» **What the task asks**
Which of the lines below include the word "with"? Pull each one out.

» **Task material**

******************************

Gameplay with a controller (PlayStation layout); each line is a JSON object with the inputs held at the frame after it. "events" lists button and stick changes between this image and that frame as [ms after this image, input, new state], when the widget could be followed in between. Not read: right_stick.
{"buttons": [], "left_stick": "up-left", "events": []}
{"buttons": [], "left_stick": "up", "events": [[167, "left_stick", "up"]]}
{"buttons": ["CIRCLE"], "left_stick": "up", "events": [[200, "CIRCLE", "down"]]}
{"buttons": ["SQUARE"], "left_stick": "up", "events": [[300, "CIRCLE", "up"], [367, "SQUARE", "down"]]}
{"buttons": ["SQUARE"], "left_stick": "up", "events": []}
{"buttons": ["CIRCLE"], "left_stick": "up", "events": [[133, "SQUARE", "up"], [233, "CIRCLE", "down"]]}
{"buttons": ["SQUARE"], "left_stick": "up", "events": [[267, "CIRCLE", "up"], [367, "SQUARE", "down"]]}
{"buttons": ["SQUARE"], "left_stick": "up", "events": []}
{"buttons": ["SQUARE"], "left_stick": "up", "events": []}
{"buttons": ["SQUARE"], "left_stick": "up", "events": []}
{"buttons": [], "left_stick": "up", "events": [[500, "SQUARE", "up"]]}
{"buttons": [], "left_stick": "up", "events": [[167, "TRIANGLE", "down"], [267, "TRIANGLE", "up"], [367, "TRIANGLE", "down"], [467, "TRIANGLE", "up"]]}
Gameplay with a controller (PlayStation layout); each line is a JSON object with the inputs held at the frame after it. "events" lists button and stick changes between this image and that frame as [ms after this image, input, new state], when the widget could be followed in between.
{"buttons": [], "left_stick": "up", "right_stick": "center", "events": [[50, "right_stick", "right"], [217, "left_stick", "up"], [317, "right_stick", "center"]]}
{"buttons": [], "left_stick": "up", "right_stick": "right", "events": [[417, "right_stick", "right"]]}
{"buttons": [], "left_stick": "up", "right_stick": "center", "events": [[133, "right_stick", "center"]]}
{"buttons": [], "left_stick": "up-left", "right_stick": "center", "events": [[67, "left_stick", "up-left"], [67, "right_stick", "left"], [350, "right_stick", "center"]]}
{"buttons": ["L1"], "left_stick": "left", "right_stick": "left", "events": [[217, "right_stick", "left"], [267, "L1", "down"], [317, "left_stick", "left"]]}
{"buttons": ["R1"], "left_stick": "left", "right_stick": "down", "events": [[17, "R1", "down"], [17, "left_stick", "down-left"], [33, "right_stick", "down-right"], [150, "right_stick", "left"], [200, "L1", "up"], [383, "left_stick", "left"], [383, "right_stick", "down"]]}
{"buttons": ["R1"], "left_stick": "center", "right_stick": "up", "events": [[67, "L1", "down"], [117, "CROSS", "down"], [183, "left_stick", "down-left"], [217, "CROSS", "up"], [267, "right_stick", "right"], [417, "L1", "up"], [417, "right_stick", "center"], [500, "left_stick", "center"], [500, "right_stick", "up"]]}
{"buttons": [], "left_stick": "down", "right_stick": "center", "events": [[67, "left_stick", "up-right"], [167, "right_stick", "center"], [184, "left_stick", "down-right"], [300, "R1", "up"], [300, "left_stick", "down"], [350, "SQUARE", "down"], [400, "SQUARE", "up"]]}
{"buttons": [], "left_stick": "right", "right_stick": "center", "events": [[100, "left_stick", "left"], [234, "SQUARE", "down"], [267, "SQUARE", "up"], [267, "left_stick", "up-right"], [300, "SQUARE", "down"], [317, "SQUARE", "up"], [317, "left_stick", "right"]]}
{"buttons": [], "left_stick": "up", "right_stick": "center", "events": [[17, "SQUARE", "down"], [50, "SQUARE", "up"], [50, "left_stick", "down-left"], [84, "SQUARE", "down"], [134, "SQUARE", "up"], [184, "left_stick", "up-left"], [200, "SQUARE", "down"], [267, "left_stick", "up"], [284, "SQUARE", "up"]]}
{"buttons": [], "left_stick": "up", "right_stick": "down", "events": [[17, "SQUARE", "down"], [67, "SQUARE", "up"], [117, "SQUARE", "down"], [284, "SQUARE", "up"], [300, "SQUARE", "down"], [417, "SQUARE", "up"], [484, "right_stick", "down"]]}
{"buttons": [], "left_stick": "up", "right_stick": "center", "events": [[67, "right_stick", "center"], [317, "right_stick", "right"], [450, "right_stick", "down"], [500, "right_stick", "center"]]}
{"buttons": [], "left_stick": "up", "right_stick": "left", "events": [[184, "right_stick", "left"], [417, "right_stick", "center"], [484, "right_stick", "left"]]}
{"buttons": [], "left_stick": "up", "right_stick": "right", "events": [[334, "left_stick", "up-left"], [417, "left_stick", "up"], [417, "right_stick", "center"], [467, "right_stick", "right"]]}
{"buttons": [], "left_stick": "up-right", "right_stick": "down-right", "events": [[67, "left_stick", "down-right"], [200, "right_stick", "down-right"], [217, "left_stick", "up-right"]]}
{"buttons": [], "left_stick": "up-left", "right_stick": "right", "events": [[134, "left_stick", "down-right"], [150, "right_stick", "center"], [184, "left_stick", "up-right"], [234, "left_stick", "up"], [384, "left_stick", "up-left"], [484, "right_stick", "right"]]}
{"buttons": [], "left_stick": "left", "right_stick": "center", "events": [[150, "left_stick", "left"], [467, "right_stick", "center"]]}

******************************

» **Written solution**
Gameplay with a controller (PlayStation layout); each line is a JSON object with the inputs held at the frame after it. "events" lists button and stick changes between this image and that frame as [ms after this image, input, new state], when the widget could be followed in between. Not read: right_stick.
Gameplay with a controller (PlayStation layout); each line is a JSON object with the inputs held at the frame after it. "events" lists button and stick changes between this image and that frame as [ms after this image, input, new state], when the widget could be followed in between.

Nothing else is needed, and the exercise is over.